Por Damián Szvalb.
La discusión sobre si la salida de Evo Morales del gobierno boliviano fue o no un golpe de estado revela el grado de ideologización que condicionan los análisis y, más grave aún, las decisiones políticas en Argentina y en la región. Si bien siempre las opiniones están influenciadas, consciente o inconscientemente, por las ideas preexistentes de cada uno, resulta impactante como esto se ha exacerbado en el caso boliviano. Y esto es grave porque definir o no de golpe lo que pasó en Bolivia tiene consecuencias. Por ejemplo, si hubiera consenso de que lo fue, los países de la región podrían estar trabajando para presionar a las Fuerzas Armadas y a la oposición boliviana para que normalicen la situación bajo amenaza de aislamiento o sanciones (en casos de otros golpes de estado se hizo). Pero como la mayoría de los países latinoamericanos, salvo México y Uruguay, no lo consideran un golpe, le quitan gravedad a la situación, ya que suponen que en Bolivia siguen funcionando las instituciones y serán ellas las que acomoden las cosas.
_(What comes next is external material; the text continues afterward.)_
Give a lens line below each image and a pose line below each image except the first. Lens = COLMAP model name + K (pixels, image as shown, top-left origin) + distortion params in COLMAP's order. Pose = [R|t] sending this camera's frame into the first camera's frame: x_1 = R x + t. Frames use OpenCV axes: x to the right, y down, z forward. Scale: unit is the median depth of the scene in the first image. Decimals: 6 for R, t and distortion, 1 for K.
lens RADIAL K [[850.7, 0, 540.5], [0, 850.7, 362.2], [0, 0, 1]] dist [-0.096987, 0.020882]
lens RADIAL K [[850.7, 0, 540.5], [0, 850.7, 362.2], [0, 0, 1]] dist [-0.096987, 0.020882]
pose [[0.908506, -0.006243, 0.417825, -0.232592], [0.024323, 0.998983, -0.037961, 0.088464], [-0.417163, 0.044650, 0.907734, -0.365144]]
Pero los posicionamientos ideológicos radicalizados cargados de resentimiento y deslegitimación hacia los adversarios políticos en varios países de la región, impiden consensuar políticas y actuar con el pragmatismo que los distintos casos requieren (el boliviano pero también el chileno o el de Ecuador). Además, en los últimos años se desarmaron instituciones regionales como la Unasur que, aunque imperfectamente, logró algunos éxitos políticos importantes para evitar que conflictos delicados en la región se agravaran (golpe de estado en Honduras, conflicto Colombia-Ecuador). El Mercosur, con Brasil y Argentina a la cabeza, también ha sido abandonado. Ese bloque ha demostrado potencial político para intervenir en algunas crisis regionales. En lugar de ellas, en la crisis boliviana actuó la OEA que no ha sabido o no ha querido hacer mucho por evitar esta escalada de violencia que no se sabe cómo terminará.
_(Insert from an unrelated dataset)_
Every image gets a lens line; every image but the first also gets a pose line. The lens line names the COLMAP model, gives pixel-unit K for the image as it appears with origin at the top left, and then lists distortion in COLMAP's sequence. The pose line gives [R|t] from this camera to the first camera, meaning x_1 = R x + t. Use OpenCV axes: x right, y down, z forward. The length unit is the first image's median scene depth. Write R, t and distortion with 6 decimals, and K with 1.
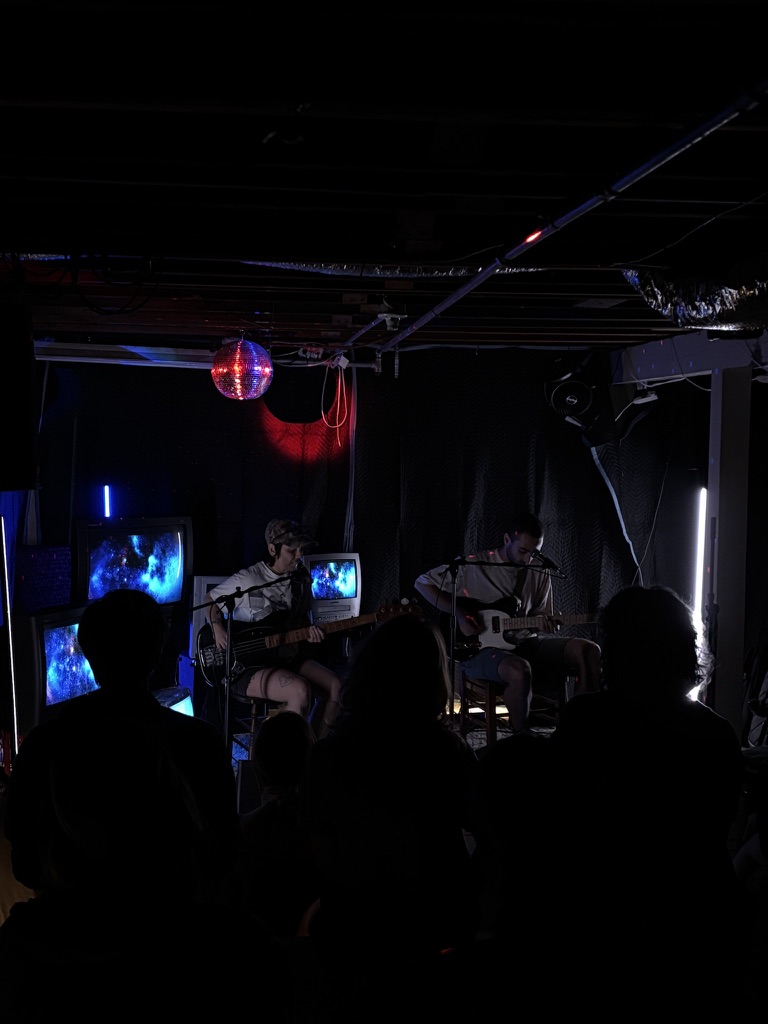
lens RADIAL K [[1270.1, 0, 393.6], [0, 1270.1, 519.5], [0, 0, 1]] dist [0.096039, 0.000000]
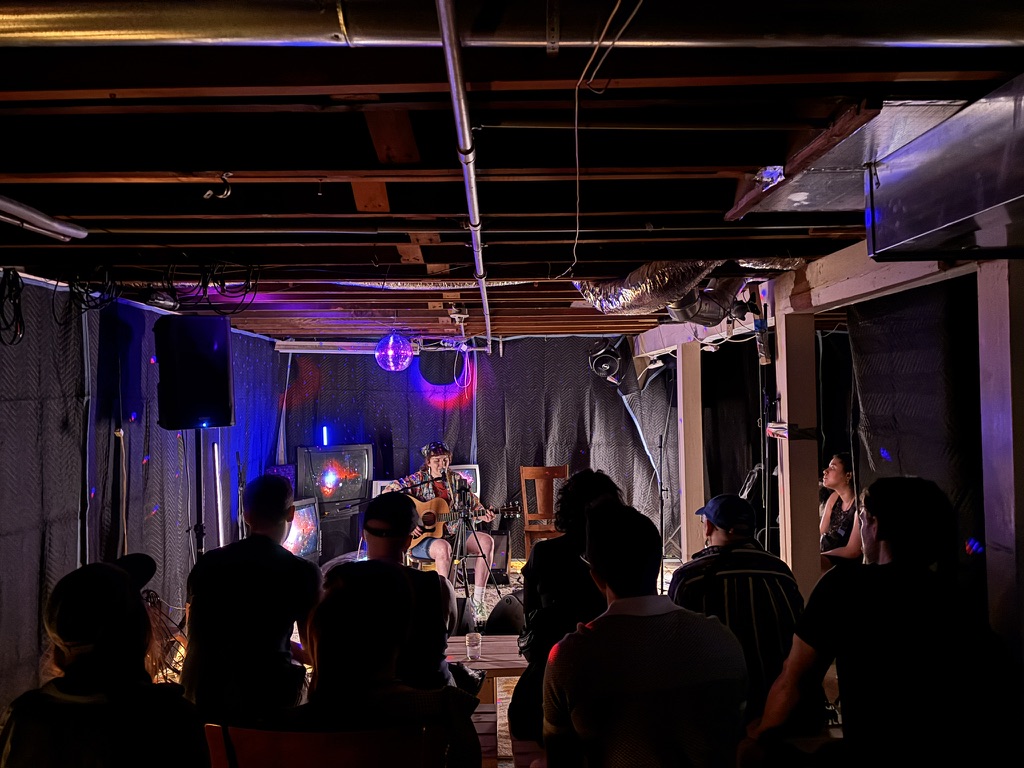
lens RADIAL K [[777.0, 0, 517.6], [0, 777.0, 391.9], [0, 0, 1]] dist [0.047803, -0.026181]
pose [[0.997075, -0.025478, -0.072056, 0.111874], [0.020097, 0.997024, -0.074432, 0.009913], [0.073738, 0.072766, 0.994619, 0.020199]]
En la gravísima crisis que se vive en Bolivia aparecieron características que hacía mucho tiempo no estaban presentes en la región. Por ejemplo la cada vez mayor presencia de lo religioso en la política latinoamericana. Bolsonaro en Brasil, Piñera en Chile y ahora Jeannete Añez invocan a dios en situaciones de extrema tensión política. Siempre es una mala noticia que las exhortaciones religiosas pretendan reemplazar lo que dice la Constitución. El factor militar también se ha transformando en protagonista en la región. Las fuerzas armadas sostienen a Maduro en Venezuela, las bolivianas no acataron al poder político y le “sugirieron” a Evo Morales renunciar. Brasil tiene un vicepresidente militar y varios ministros de Bolsonaro también lo son. Y los países con graves problemas de narcotráfico incluyen a los militares para combatirlo. Así lo hacen Colombia, Brasil, México. Hay que decir que con pésimos resultados.
En Bolivia la situación es muy mala y es posible que empeore, por varias razones. En primer lugar, al igual que en Venezuela hay lo que se llama un “empate hegemónico” entre dos bloques antagónicos que no se aceptan mutuamente y que ninguno puede prevalecer sobre el otro. Por eso es impensado que la oposición boliviana, liderada por extremistas como Camacho y por el ex moderado Mesa, puedan imponer condiciones de gobernabilidad hacia quienes fueron despojados del poder (los seguidores de Evo que son muchos y tienen mayoría en las Cámaras). En estos casos siempre aparece la violencia.
Como si fuera poco, a esto hay que sumarle una región con países que acomodan sus decisiones políticas en función de sus posicionamientos ideológicos o intereses políticos internos y no sobre los hechos, y la falta de instituciones capaces de intervenir para ayudar a encauzar la vida institucional de Bolivia.